Johansen is also co-director of the Chronic Disease Research Group, which contracts with the NIH and the National Institute of Diabetes and Digestive and Kidney Diseases to produce the U.S. Renal Data System Annual Data Report (ADR). Data presented in Johansen’s talk are from a special supplement on disparities in CKD and end-stage renal disease to be released with the 2021 ADR in December.
Of patients with ESRD who are Medicare fee-for-service beneficiaries, care appears to be equitable among all groups, she said, but the incidence of end-stage kidney disease is three times higher among Black individuals than among white individuals, and prevalence of ESRD is four times higher among Black individuals.
While Black individuals are not more likely to have CKD compared with white individuals in the United States, more white individuals are likely to die before reaching ESRD.

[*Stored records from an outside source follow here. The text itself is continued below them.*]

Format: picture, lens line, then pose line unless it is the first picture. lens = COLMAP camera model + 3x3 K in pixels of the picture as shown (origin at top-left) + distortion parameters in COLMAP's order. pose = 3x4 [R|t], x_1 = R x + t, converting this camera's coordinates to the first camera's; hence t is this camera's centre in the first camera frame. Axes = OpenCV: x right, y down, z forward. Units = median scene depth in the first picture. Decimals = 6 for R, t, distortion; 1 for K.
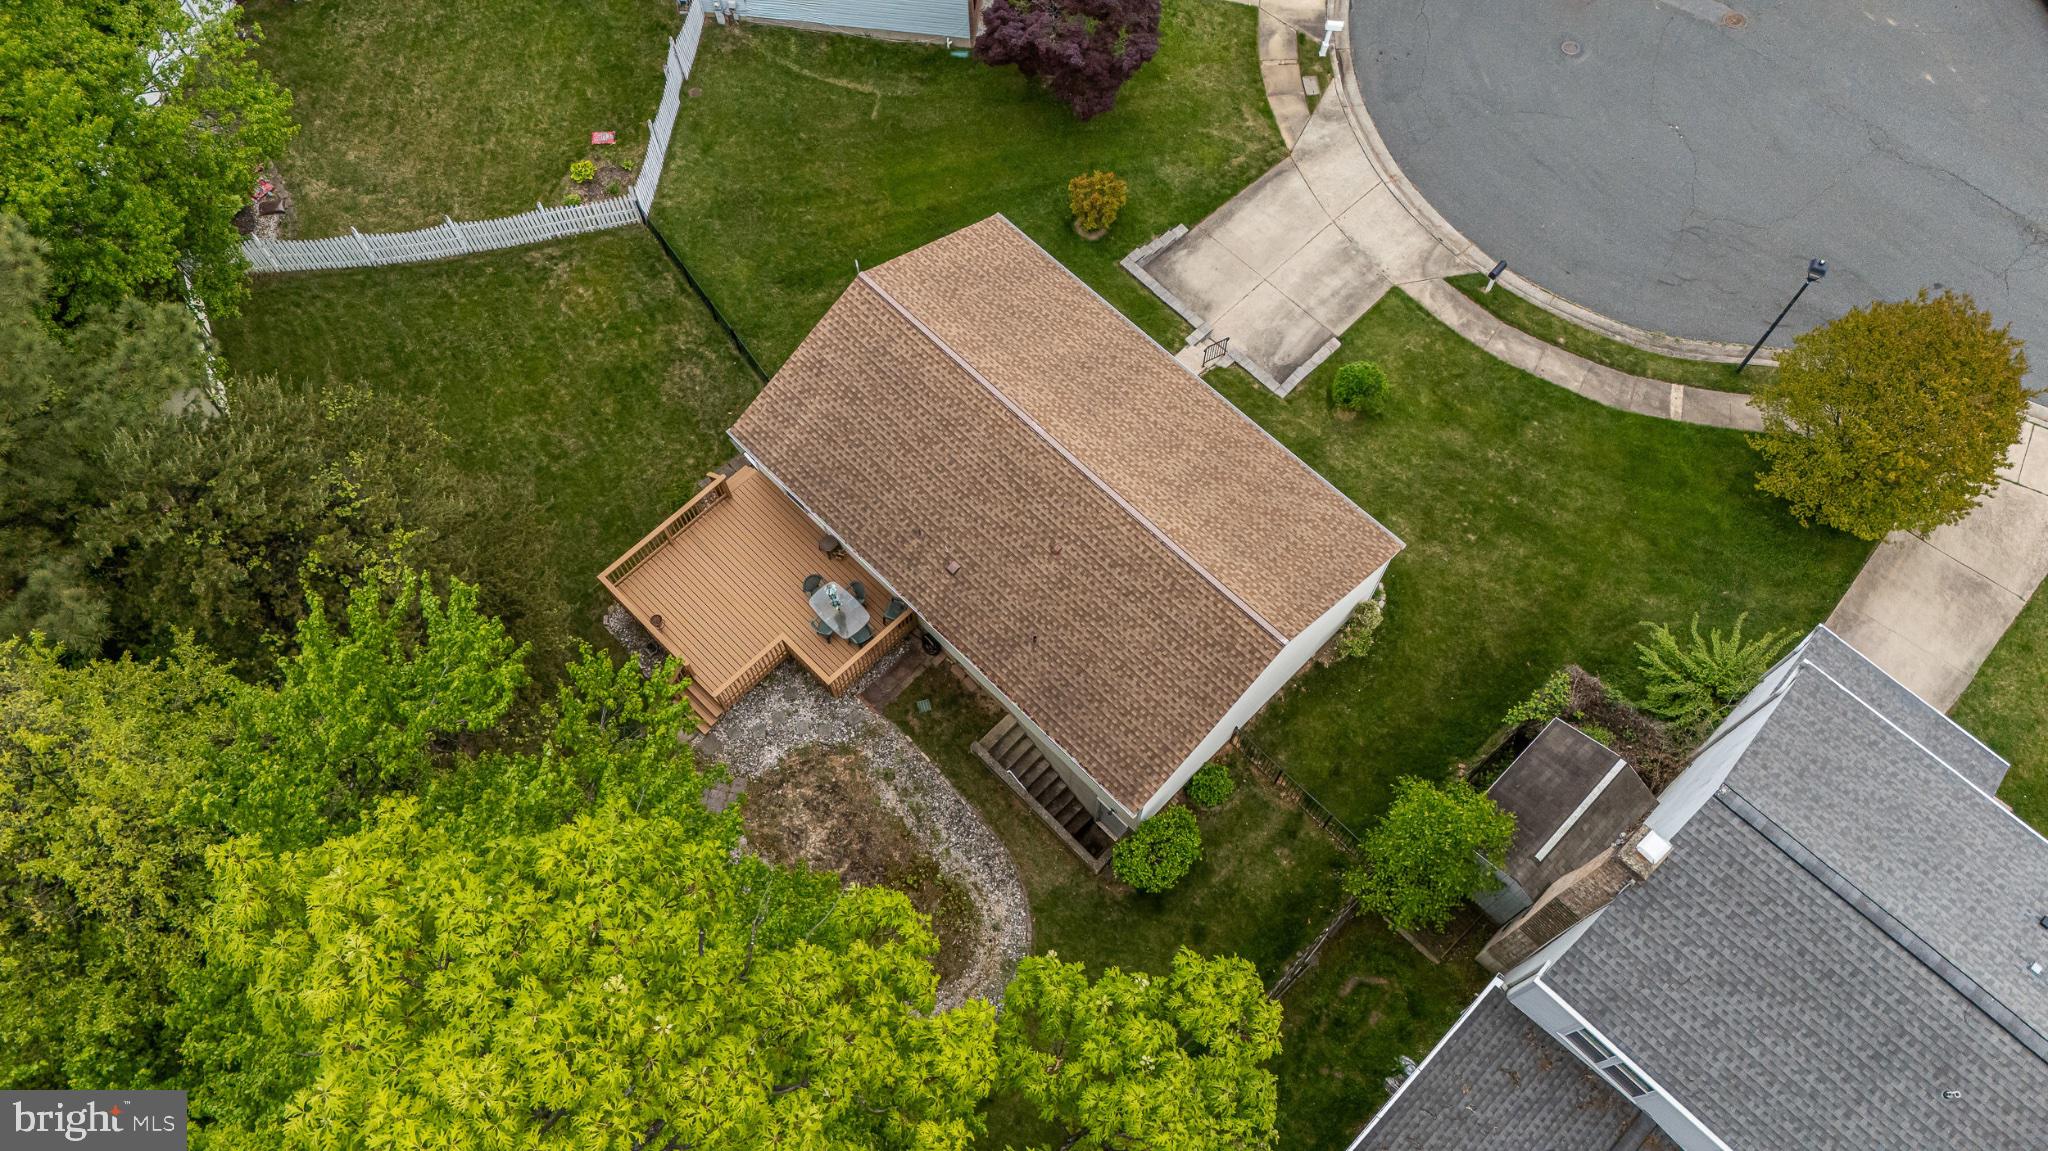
lens RADIAL K [[1493.5, 0, 1031.2], [0, 1493.5, 578.2], [0, 0, 1]] dist [0.067123, -0.057673]
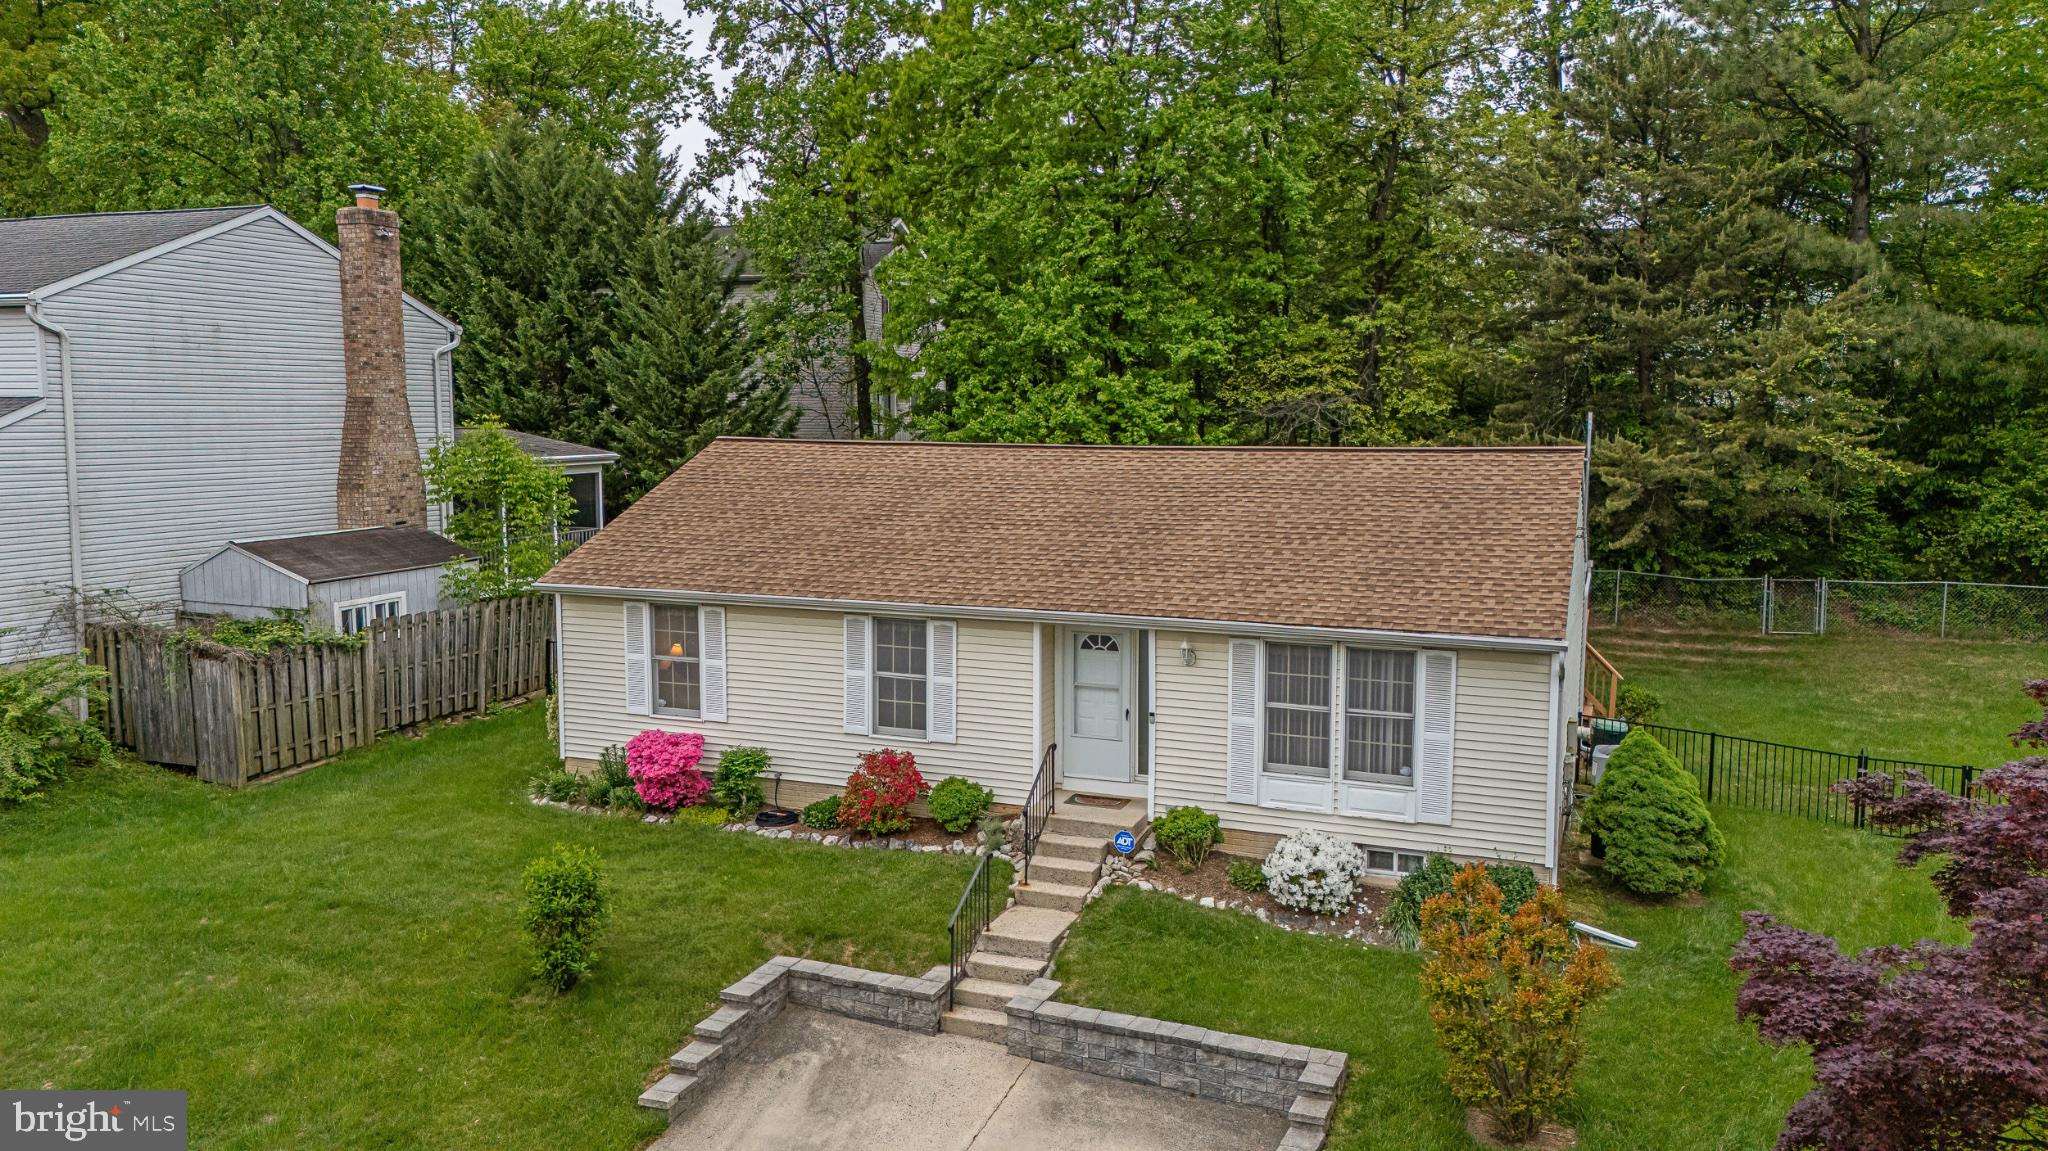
lens RADIAL K [[1492.7, 0, 1033.0], [0, 1492.7, 573.2], [0, 0, 1]] dist [0.089116, -0.094518]
pose [[-0.918761, 0.046714, -0.392040, 0.254299], [-0.358765, 0.315743, 0.878404, -0.524761], [0.164817, 0.947694, -0.273333, 1.006463]]
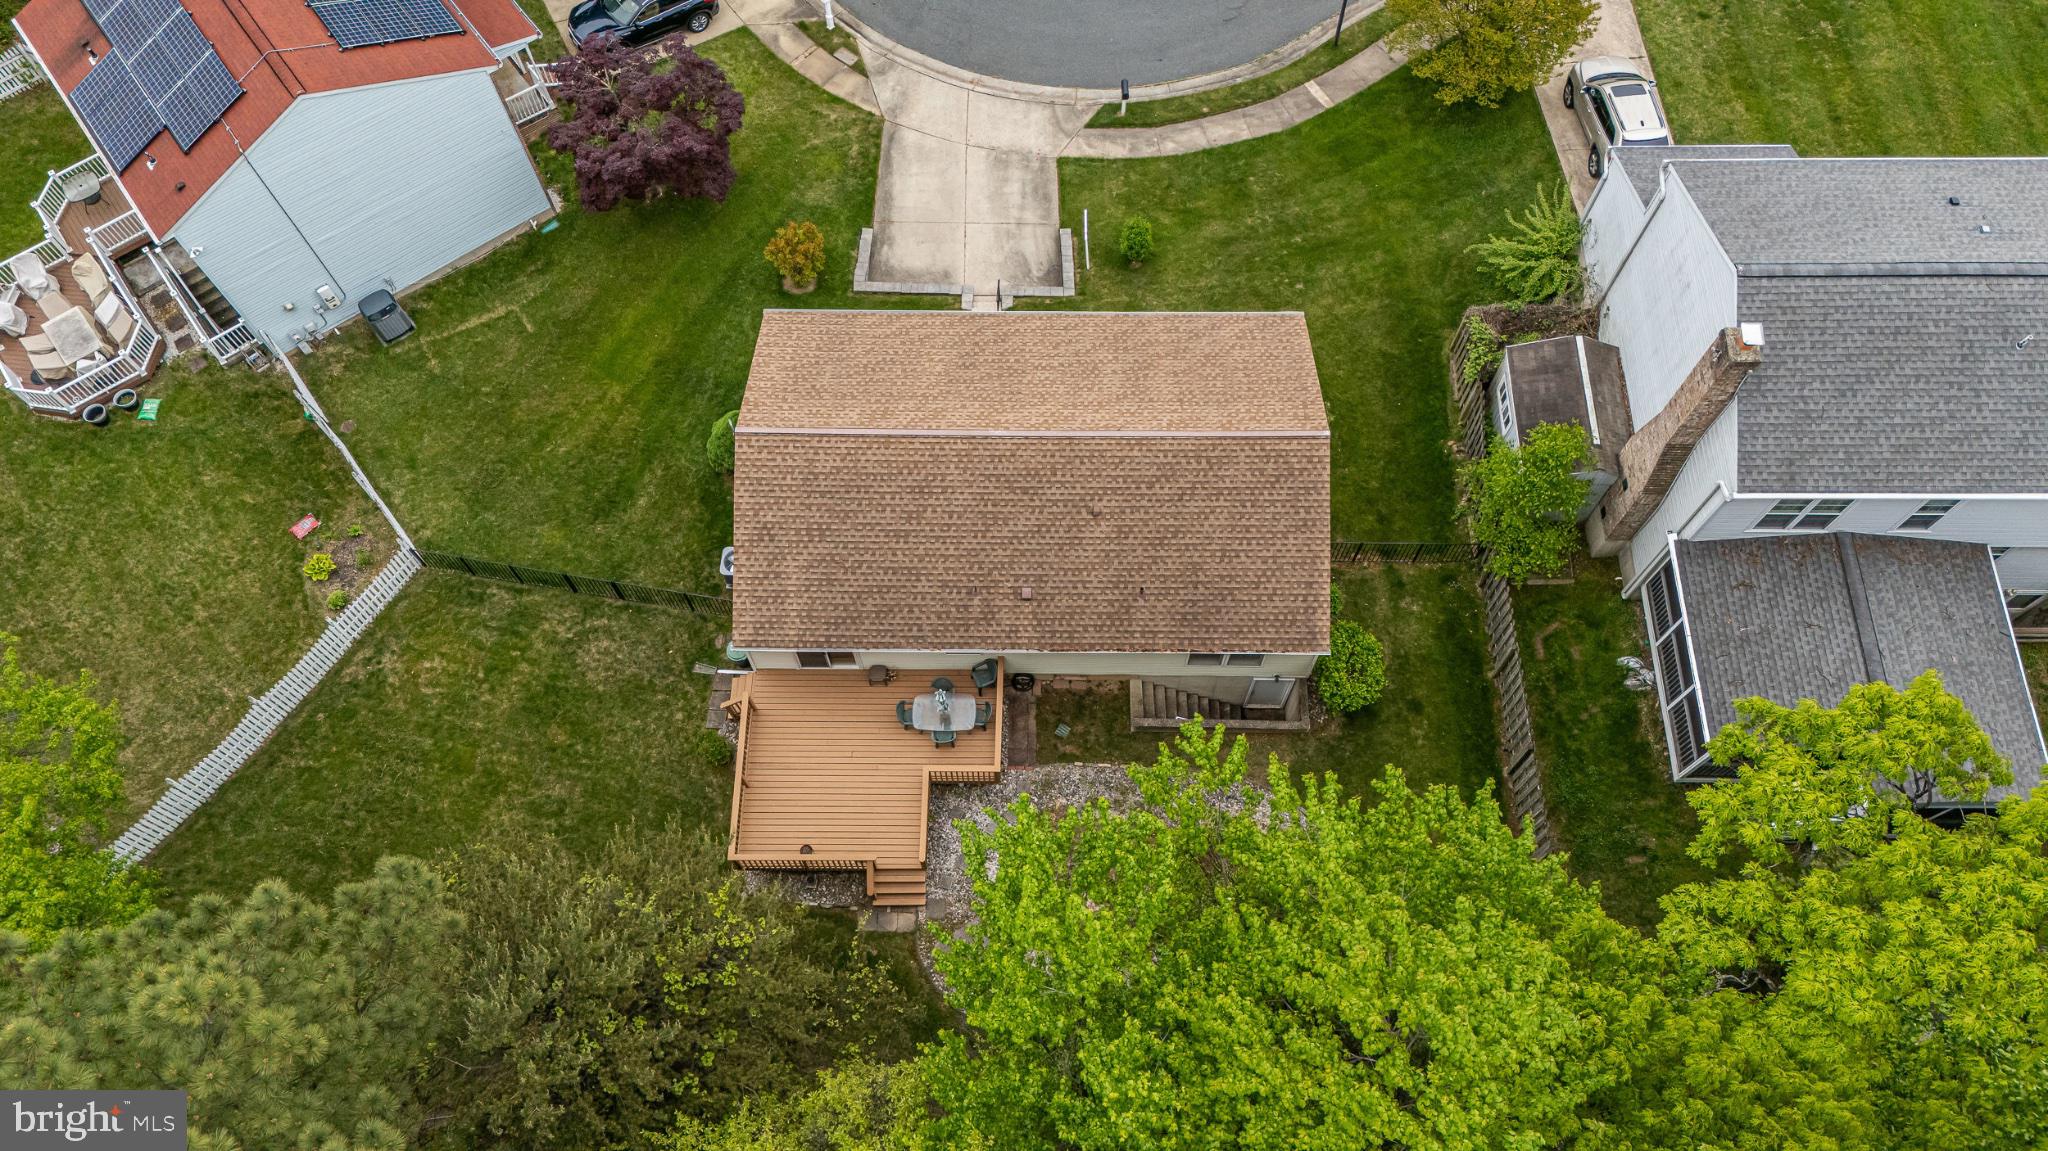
lens RADIAL K [[1493.5, 0, 1031.2], [0, 1493.5, 578.2], [0, 0, 1]] dist [0.067123, -0.057673]
pose [[0.714162, -0.637378, 0.289350, -0.272872], [0.638842, 0.762446, 0.102745, -0.094721], [-0.286101, 0.111472, 0.951693, 0.044507]]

“If you look at Black individuals and white individuals in CKD stage 4, for example, 57% of white individuals die without ever reaching ESRD, whereas that percentage is 43% for Black individuals,” Johansen said. “So there does appear to be faster progression among Black individuals in reaching ESRD than white individuals.”
Johansen showed recently published research that estimated the number of cases of CKD will climb among Black individuals when race is removed from the eGFR equation. The removal of race from the equation was recommended by a National Kidney Foundation/ASN study released in October.
Disparities in transplant
Black individuals also get fewer transplants – about half of what white individuals do, Johansen said. Both groups, however, have seen an uptick in obtaining transplants since 2015.
For patients already on dialysis, the Kidney Allocation System has “completely eliminated” the disparity between Black and white individuals already on dialysis from receiving a transplant, Johansen said. However, “Black patients are still far less likely to receive a living donor transplant than whites,” she said. “The data also shows that more white individuals get listed for preemptive transplants” compared with Black individuals, which leads to a longer waiting time for Black individuals.
Impact of neighborhoods
In explaining the disparities, Johansen said social determinants of health – aspects of a patient’s environment that influence access to care, including education and literacy, income and employment, housing and transportation – define neighborhood deprivation.
“People living in neighborhoods with more challenging circumstances are more likely to get ESRD,” Johansen said. Social determinants of health are also “very important” as a predictor of a patient having access to home dialysis. “White individuals are more likely to be on home dialysis” than Black and Hispanic patients, Johansen said.